• **EXERCISE DIRECTIONS**:
Identify all lines of the data containing the string "corner" and copy them.

• **PROVIDED RECORDS**:
*** Block opens ***

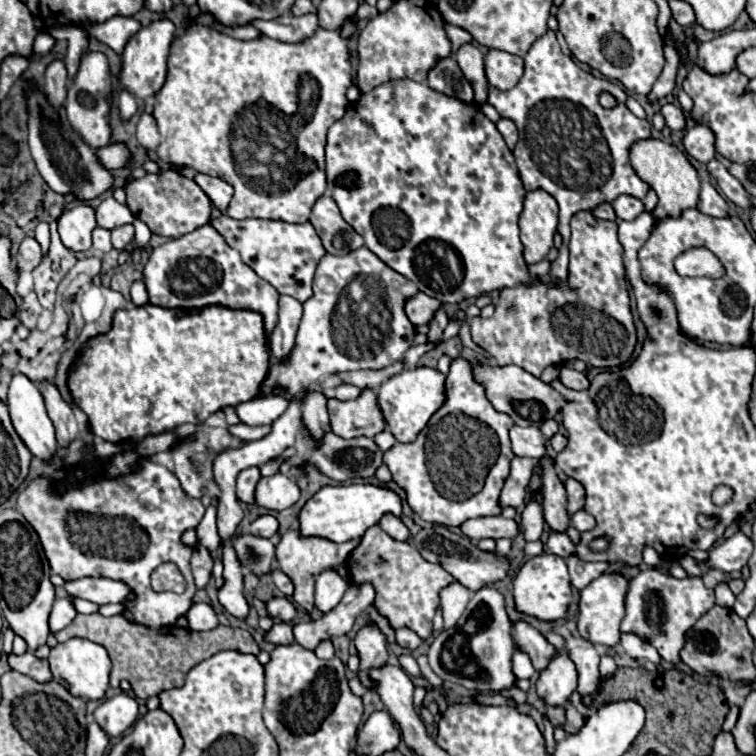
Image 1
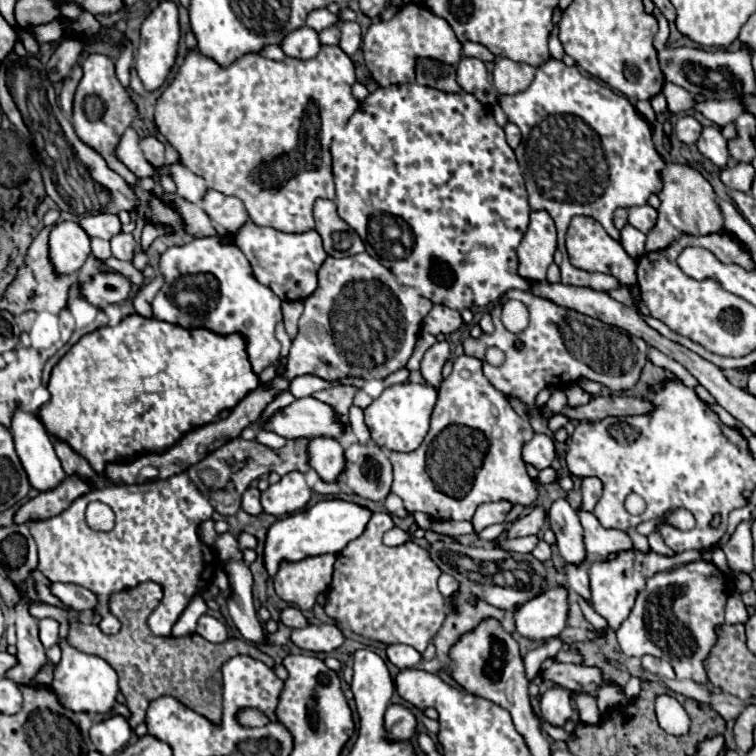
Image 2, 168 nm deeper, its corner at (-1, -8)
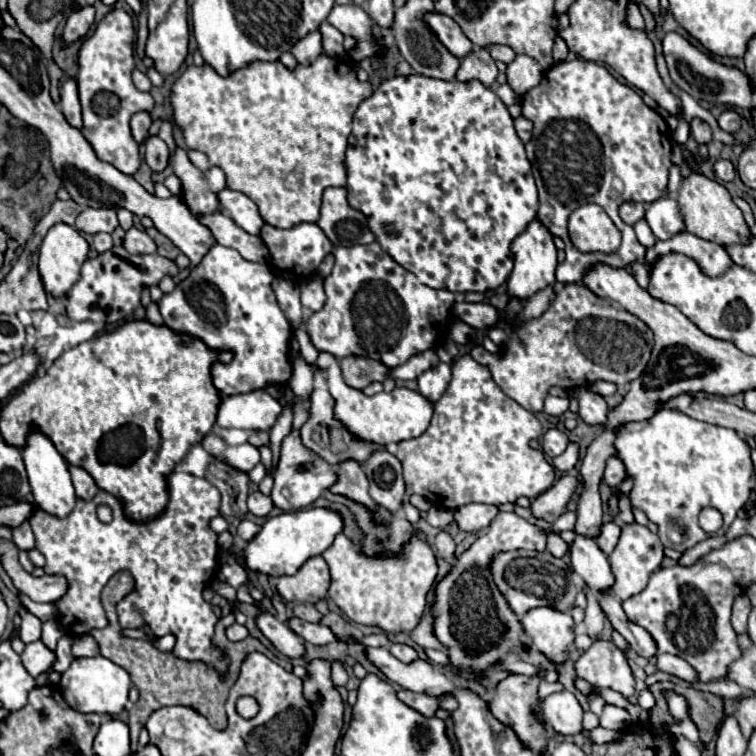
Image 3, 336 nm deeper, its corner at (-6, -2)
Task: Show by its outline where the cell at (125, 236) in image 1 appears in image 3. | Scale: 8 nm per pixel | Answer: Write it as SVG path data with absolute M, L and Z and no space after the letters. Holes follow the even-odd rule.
M131 227L123 239L123 247L131 253L131 255L145 255L145 253L155 253L157 245L155 241L141 229Z

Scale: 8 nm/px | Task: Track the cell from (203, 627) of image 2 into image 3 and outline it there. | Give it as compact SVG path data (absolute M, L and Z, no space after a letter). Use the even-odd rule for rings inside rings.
M233 623L231 627L227 627L227 637L229 637L231 641L243 641L247 635L249 635L249 631L247 631L245 625Z

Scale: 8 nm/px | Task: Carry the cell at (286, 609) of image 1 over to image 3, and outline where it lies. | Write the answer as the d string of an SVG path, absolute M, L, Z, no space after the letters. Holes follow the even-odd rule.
M295 605L293 615L299 619L305 619L309 623L319 623L323 619L323 615L313 605Z

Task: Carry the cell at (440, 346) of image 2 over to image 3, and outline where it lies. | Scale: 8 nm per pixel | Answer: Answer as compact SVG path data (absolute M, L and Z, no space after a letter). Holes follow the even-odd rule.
M439 363L437 367L425 371L423 375L417 377L417 385L419 385L419 393L431 401L437 403L439 397L443 395L443 391L447 389L451 381L451 367L447 363Z

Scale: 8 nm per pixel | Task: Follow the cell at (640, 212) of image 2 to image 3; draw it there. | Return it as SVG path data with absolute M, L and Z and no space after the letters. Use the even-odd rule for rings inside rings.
M661 197L651 205L647 205L645 219L657 239L669 239L685 231L685 221L675 197Z

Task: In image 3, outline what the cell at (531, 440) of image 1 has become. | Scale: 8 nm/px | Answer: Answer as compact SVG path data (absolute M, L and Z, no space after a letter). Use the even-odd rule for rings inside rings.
M555 427L549 429L549 431L543 435L543 439L541 439L541 449L543 449L543 453L545 453L549 459L561 455L561 453L567 449L567 445L569 445L567 435L565 435L563 431L555 429Z

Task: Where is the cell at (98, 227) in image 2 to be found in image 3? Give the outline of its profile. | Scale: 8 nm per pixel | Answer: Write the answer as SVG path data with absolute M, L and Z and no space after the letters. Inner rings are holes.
M87 207L85 211L79 213L77 221L75 221L75 227L81 231L81 233L113 233L113 229L119 225L117 221L117 213L115 209L91 209Z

*** Block closes ***

• **OUTPUT FOR THIS EXERCISE**:
Image 2, 168 nm deeper, its corner at (-1, -8)
Image 3, 336 nm deeper, its corner at (-6, -2)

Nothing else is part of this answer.